● **TEXT PASSAGE**

Passive location techniques are used for various scenarios, such as telecommunication pseudobase station discovery, and aviation interference investigation. Traditional passive location algorithms  mainly include angle of arrival (AOA) , difference of time arrival (TDOA) , and frequency difference of arrival (FOA) . These algorithms locate transmitters after estimating the signal parameter called the two-step positioning methods. The direct position determination (DPD) [5, 6] uses observations from all the stations to locate the transmitter without estimating the signal parameters, which outperforms two-step methods in low signal-to-noise ratio (SNR) scenarios .
The geometric configurations of stations can significantly affect the positioning precision , both in two-step and DPD positioning algorithms. In the literature, some existing studies tried to obtain general principles in geometric configurations from massive experiments [9, 10]. And, only some rough conclusions have been drawn. For instance, all stations should not line up, or stations should form a triangle to surround the transmitter. There also exist several studies that have employed heuristic methods, such as genetic algorithm (GA)  or particle swarm optimization (PSO) , to search the optimal geometry. These methods are based on empirical models in which signals are assumed to propagate ideally. However, in the real world, an electromagnetic environment changes abruptly with the positions of stations due to various factors, such as signal frequency, interference, attenuation, multipath, obstacles, and noises. These factors can hardly be described fully in empirical models, leading to suboptimal geometric configurations and low positioning precision. Therefore, it is vital to adjust geometric configuration to fit the sophisticated electromagnetic environment, so as to improve precision in a passive positioning task. This problem is regarded as a sequential decision-making problem in a real-world complex electromagnetic environment, rather than an optimal geometry searching problem based on empirical models.
Reinforcement learning (RL) is a viable and elegant approach to yield an optimal policy for sequential decision-making problems . The tricky electromagnetic environment can be tracked by RL in a trial-and-error paradigm. The nonlinear and parameterized deep neural network (DNN), providing the compact and powerful representation of experiences, can adapt to the complicated electromagnetic spatial distribution accurately. Therefore, this paper addresses the problem of finding optimal geometric configuration in the passive location system through deep reinforcement learning (DRL) .
Under the framework of DRL, a station is used as a mobile agent. The terms’ station and agent are hereafter used interchangeably which can receive signals and decide where to go. Agents need to optimize the geometric configuration collaboratively to improve the positioning precision, and they can share information via communication channels to facilitate the collaboration. However, the communication traffic matters when the number of agents increases, especially in adverse communication conditions.

● **EXCERPTED RECORDS**
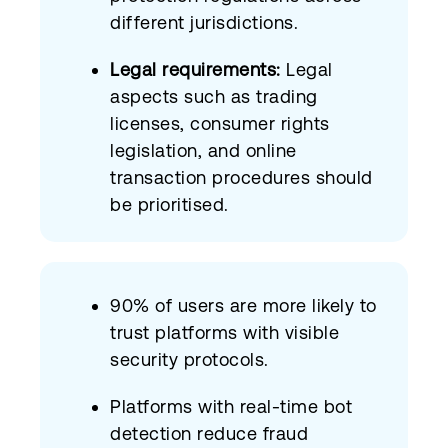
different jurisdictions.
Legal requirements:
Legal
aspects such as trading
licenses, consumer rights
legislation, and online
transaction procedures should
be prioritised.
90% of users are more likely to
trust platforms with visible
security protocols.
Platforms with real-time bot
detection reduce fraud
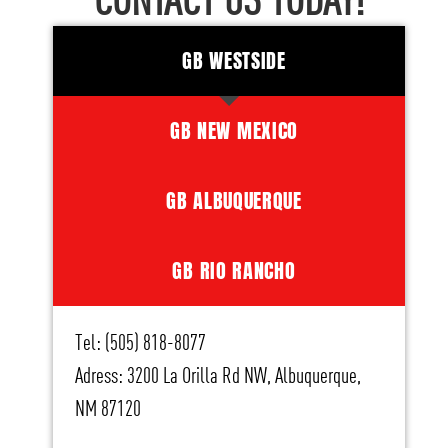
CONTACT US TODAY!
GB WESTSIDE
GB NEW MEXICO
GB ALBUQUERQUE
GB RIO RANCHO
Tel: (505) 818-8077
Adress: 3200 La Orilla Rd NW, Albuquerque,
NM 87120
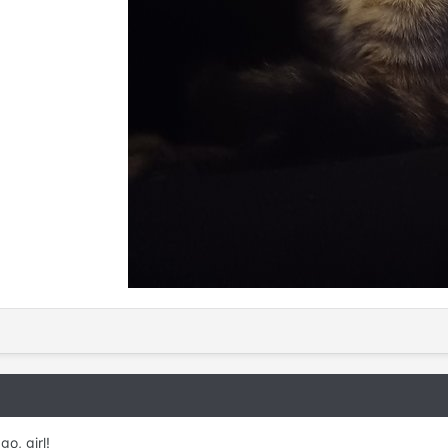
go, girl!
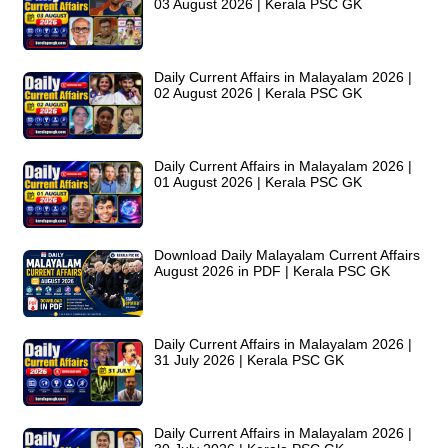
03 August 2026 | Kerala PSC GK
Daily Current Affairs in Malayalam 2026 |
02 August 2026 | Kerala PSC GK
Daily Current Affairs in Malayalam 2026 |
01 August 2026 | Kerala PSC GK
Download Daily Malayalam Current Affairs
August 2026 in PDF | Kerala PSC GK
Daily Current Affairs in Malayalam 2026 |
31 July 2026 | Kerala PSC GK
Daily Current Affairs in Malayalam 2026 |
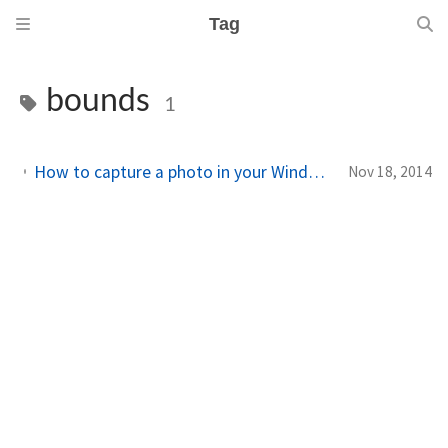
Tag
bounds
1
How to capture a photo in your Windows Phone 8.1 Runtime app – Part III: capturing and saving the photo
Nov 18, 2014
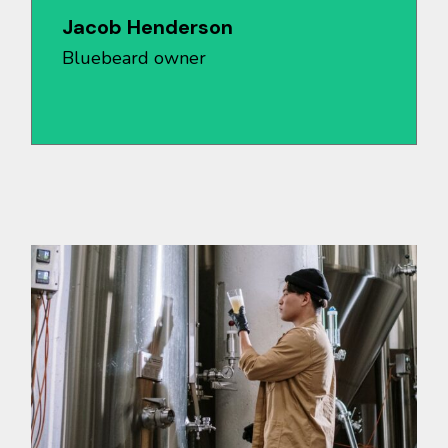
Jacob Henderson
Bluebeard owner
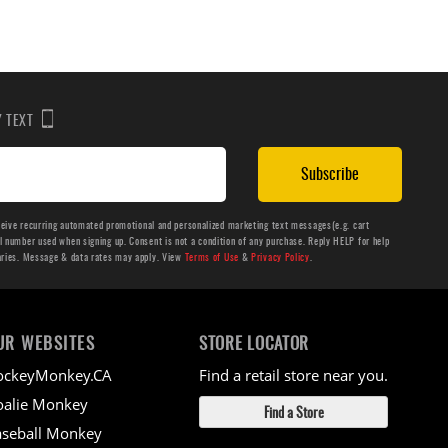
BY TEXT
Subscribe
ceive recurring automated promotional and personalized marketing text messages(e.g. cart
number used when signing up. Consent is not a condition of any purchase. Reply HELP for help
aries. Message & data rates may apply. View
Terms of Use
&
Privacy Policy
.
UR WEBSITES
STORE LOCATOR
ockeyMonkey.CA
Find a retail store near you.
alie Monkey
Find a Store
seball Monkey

● **TASK DETAILS**
Resume the text on using deep reinforcement learning to position passive location stations, starting after its last sentence, which ends "especially in adverse communication conditions."

● **RESULT OF THIS EXERCISE**
This paper proposes an efficient multiagent reinforcement learning algorithm to optimize the geometric configuration for passive location systems. To this end, each station is regarded as a mobile agent with all agents having a collective objective of finding an optimal geometry to improve the positioning precision. To facilitate the collaborations among agents, they are trained based on value function decomposition, which can solve the credit assignment problem among agents implicitly. For a vice station, it needs to obtain information from other stations to improve the evaluation of the situation and promote the quality of decisions on where to go. Meanwhile, it is necessary to reduce the communication traffic due to transmission and processing challenges. A mutual information objective function then is employed to constrain the messages sent to vice stations to ensure the expressiveness and conciseness. The proposed method is evaluated on simulated DPD positioning tasks in a complicated electromagnetic environment. The results demonstrated that the agents can find better geometric configurations than existing methods.
This section introduces the relevant background on passive locations (concretely, DPD) and MARL.
2.1. Passive Location with DPD
Consider transmitters and stations intercepting the transmitted signal, as shown in Figure 1. Each station is equipped with an antenna array consisting of elements. The th transmitter’s position is denoted by . The complex envelopes of the signals observed by the th station are given by the following equation :where , is a complex time dependent observation vector, and is an unknown complex scalar representing the channel attenuation between the th transmitter and the th station. Moreover, is the th array response to the signal transmitted from position , and is the th signal waveform transmitted at time and delayed by . The vector represents noise, interference, and multipath effects on the signals.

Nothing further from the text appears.